Se é verdade que os bons hábitos vêm com exemplos, aprendi a gostar de ler com minha mãe. Tive a sorte de crescer numa casa onde livros estavam disponíveis por todos os lados. Eu sonhava em ler todos os livros que estavam na prateleira da sala de visitas – claro que deixaria de fora as velhas enciclopédias, para as quais eu não tinha paciência. Havia um espaço só meu, com os clássicos infantis, a coleção inteirinha de Monteiro Lobato e o minha obra preferida: Lili Inventa o Mundo.
Com a Lili, descobri a poesia. Quando a ganhei, no auge dos meus dez anos, não tinha ideia da grandeza do autor, mas me sentia extremamente confortável lendo seus versos leves. Sem complicações, com cabeça de menina, eu me divertia. Lili era praticamente minha melhor amiga. Lembro que não foi fácil entender porque a mãe é do tamanho do céu, apenas menor que Deus, mas a minha mãe explicou que era um trocadilho em função do número de letras das palavras céu-Deus. Hoje, tendo dois filhos, consigo sentir o que o poeta queria realmente dizer.

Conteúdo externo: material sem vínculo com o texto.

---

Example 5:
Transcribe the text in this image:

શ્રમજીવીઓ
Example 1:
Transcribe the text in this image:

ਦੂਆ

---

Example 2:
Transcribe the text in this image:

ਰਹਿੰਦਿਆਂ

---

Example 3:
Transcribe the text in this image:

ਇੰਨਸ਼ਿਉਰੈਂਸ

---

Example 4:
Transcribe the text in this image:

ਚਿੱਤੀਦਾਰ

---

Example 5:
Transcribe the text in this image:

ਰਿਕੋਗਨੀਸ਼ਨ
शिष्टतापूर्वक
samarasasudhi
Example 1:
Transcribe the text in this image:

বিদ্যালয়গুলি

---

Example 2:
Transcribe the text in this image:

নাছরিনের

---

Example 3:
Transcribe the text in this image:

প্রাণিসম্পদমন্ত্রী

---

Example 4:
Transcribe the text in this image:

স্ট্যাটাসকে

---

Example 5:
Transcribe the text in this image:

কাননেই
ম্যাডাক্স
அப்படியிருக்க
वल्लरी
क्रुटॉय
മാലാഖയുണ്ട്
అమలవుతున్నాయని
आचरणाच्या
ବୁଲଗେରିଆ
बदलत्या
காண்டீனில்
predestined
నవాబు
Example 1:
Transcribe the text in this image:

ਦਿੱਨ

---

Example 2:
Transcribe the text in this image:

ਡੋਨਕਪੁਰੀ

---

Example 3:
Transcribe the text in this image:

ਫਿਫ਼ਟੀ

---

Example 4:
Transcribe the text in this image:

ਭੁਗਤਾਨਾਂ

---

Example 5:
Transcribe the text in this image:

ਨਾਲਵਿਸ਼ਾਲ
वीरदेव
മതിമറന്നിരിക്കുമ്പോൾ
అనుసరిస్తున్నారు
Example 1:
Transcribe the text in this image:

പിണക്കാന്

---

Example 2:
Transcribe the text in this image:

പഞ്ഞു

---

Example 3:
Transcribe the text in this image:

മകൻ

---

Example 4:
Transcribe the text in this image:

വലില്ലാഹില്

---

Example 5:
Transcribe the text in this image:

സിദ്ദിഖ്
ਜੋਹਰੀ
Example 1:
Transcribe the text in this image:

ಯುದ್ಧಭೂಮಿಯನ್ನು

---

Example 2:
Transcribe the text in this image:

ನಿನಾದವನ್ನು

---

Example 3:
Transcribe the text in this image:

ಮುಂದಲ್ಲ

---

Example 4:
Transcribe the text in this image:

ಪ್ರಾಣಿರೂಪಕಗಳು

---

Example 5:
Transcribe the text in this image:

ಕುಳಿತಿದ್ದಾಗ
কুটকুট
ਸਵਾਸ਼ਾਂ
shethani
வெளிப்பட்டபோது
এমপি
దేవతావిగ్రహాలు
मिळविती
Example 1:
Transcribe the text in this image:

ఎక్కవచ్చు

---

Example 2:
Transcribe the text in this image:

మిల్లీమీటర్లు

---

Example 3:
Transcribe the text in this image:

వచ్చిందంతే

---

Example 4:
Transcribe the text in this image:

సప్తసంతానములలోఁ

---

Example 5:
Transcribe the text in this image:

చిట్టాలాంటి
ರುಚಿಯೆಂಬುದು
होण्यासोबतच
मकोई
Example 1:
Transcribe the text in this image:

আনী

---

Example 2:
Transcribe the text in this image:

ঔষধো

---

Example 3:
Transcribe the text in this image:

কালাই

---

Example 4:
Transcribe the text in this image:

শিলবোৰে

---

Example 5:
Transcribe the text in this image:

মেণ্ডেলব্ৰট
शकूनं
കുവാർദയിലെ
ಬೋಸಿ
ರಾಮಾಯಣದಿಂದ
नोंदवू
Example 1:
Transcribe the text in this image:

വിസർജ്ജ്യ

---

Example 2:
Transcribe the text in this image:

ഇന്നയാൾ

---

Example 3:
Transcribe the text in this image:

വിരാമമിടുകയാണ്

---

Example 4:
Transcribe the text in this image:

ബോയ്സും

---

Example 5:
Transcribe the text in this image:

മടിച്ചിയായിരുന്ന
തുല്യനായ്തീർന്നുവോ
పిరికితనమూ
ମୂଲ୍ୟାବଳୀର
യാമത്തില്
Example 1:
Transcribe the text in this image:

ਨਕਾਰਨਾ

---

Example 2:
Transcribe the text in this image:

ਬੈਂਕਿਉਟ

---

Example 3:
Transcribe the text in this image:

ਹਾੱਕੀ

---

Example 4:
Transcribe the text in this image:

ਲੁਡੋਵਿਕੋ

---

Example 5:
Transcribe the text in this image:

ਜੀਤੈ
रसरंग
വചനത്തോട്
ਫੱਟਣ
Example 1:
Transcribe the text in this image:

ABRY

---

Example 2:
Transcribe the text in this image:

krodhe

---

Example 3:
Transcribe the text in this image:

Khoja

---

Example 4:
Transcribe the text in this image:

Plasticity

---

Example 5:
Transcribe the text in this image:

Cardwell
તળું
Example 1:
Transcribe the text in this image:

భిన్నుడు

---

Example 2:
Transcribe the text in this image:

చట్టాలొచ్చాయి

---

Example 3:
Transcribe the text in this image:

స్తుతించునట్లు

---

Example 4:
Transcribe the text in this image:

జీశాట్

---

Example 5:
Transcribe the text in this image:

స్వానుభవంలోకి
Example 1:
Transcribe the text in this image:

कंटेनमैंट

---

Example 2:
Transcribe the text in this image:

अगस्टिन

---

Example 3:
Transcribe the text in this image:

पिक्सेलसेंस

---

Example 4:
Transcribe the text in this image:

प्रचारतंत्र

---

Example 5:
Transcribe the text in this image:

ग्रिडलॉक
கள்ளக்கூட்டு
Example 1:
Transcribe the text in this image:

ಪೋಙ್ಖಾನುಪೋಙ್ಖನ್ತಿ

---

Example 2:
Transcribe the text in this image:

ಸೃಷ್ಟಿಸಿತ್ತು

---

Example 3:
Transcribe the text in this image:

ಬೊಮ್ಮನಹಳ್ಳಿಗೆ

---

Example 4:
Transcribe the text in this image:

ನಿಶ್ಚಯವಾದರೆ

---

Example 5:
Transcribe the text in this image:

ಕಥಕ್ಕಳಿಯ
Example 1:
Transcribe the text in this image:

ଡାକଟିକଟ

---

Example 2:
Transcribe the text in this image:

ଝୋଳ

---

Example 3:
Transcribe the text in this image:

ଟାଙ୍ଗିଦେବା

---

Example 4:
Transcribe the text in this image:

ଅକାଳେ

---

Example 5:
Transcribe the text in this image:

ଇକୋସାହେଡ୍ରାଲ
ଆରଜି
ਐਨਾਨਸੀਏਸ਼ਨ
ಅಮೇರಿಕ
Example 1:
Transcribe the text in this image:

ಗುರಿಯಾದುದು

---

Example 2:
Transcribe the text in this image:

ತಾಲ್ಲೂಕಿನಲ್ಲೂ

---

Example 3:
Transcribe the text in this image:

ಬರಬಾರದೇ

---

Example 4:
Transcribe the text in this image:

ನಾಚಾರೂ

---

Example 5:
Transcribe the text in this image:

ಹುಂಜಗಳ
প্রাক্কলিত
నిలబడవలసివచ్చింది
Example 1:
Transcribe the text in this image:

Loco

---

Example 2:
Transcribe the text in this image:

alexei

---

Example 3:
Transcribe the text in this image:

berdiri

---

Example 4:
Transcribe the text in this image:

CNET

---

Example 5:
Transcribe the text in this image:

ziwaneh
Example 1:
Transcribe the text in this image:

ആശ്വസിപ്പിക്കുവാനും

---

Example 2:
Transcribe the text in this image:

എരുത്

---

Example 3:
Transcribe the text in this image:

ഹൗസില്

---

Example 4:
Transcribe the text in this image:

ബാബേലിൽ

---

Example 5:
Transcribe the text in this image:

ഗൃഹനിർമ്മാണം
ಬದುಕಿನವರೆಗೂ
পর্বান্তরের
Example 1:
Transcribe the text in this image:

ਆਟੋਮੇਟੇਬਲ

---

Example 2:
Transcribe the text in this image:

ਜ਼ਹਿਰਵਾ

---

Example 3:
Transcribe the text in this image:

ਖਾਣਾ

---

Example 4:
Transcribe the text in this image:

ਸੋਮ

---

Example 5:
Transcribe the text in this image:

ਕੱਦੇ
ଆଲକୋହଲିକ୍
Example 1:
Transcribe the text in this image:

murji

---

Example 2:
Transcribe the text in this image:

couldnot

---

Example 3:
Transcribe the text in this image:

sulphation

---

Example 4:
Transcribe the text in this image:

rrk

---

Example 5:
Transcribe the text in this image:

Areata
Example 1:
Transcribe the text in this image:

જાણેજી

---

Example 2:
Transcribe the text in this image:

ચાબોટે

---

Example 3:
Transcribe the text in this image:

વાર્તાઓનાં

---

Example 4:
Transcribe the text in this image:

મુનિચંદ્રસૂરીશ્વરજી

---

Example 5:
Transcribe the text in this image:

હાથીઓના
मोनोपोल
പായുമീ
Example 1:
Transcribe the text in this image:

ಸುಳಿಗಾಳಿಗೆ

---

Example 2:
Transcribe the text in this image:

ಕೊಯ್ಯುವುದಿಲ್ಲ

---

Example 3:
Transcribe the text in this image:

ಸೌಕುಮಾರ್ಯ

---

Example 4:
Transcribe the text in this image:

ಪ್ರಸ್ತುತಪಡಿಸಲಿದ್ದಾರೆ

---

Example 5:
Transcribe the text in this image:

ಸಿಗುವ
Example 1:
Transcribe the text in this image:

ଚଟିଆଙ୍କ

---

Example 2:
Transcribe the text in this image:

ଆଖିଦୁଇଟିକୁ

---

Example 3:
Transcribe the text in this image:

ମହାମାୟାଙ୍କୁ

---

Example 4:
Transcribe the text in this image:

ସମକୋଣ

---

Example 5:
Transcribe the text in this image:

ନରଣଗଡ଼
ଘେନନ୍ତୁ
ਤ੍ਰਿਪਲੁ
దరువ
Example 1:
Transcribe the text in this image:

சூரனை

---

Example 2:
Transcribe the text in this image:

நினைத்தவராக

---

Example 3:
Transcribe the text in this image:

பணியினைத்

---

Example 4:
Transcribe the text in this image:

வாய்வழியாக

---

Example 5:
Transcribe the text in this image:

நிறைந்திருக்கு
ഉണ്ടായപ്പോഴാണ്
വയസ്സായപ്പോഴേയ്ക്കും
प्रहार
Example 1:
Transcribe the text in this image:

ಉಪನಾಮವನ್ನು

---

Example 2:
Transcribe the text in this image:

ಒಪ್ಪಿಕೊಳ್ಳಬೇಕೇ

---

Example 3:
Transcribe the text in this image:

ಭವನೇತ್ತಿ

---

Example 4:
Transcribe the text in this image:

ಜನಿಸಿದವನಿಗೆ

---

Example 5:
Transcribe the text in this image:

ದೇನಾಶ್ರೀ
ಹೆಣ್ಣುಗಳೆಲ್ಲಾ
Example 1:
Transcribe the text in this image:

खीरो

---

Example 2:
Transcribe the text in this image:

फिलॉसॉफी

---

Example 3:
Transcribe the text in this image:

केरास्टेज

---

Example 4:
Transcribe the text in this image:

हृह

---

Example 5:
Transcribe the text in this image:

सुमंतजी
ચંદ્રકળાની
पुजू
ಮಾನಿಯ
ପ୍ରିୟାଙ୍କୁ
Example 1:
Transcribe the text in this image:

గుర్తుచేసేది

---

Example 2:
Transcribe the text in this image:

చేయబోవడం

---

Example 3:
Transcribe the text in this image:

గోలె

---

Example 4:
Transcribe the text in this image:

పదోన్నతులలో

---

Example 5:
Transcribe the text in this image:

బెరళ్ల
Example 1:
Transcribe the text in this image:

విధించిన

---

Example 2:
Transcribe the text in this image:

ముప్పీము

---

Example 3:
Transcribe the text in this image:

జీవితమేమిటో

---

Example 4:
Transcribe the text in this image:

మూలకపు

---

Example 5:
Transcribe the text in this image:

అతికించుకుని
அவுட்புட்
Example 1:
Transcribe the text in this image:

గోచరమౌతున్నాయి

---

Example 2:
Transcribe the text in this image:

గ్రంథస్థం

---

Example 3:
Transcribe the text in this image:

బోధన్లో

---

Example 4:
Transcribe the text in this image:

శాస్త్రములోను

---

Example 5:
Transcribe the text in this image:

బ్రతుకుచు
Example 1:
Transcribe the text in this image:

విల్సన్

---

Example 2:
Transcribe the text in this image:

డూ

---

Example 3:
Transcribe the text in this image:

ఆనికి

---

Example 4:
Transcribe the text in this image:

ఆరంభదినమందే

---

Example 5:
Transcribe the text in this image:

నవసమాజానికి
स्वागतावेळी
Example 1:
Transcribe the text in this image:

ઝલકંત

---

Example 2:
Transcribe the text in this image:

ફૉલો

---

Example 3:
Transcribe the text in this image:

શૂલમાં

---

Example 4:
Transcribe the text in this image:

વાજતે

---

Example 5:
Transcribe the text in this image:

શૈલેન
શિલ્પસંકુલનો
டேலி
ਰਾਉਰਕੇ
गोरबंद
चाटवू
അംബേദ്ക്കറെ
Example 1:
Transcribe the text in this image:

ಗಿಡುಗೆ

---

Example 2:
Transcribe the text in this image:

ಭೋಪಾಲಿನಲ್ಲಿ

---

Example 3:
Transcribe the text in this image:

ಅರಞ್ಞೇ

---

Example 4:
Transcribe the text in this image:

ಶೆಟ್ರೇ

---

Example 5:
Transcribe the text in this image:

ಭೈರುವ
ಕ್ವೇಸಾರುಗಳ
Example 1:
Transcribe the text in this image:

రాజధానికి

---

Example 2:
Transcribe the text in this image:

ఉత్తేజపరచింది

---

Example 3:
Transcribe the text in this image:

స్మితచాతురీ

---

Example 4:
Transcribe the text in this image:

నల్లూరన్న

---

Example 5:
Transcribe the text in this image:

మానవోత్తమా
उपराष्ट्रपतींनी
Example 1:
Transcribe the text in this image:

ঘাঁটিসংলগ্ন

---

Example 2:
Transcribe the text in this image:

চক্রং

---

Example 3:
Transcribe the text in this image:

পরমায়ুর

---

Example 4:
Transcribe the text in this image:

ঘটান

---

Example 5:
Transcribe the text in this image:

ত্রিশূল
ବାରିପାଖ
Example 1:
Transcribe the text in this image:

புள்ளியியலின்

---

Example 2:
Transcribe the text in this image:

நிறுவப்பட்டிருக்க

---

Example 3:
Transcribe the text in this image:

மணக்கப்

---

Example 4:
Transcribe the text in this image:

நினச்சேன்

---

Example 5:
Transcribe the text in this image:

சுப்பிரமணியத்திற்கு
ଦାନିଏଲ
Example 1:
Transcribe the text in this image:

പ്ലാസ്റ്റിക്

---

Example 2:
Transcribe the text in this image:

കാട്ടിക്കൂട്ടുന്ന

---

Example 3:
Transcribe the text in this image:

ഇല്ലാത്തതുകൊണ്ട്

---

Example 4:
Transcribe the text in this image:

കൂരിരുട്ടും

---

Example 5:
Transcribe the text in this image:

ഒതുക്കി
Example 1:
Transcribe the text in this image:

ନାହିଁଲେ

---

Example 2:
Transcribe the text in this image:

Pouco tempo depois, ganhei de Natal uma Agenda Poética do Mário Quintana, onde cada dia tinha um poeminha, de uma ou duas frases. Amei essa nova forma: como Quintana conseguia dizer tanto com tão poucas palavras? No ano seguinte, pedi ao Papai Noel o mesmo presente e me deliciei novamente com mais 365 observações precisas sobre a vida. Pena que sempre fui muito prática – virando a folhinha do calendário, jogo fora tudo o que diz respeito ao passado. Hoje sei que há coisas que nunca devem ser descartadas.
Domingo fui visitar minha mãe e me peguei passando os olhos, com carinho, pela minha mini biblioteca. Os dedos correram as lombadas como se dedilhassem um piano. Sem pressa fui lendo os títulos, recordando das histórias e percebendo como faz bem voltar no tempo. Minha amiga Lili estava lá a me esperar. Com sorriso largo, vi que era hora de apresenta-la para uma nova pessoa:
– Lulu, vem cá, tenho um livro para te dar!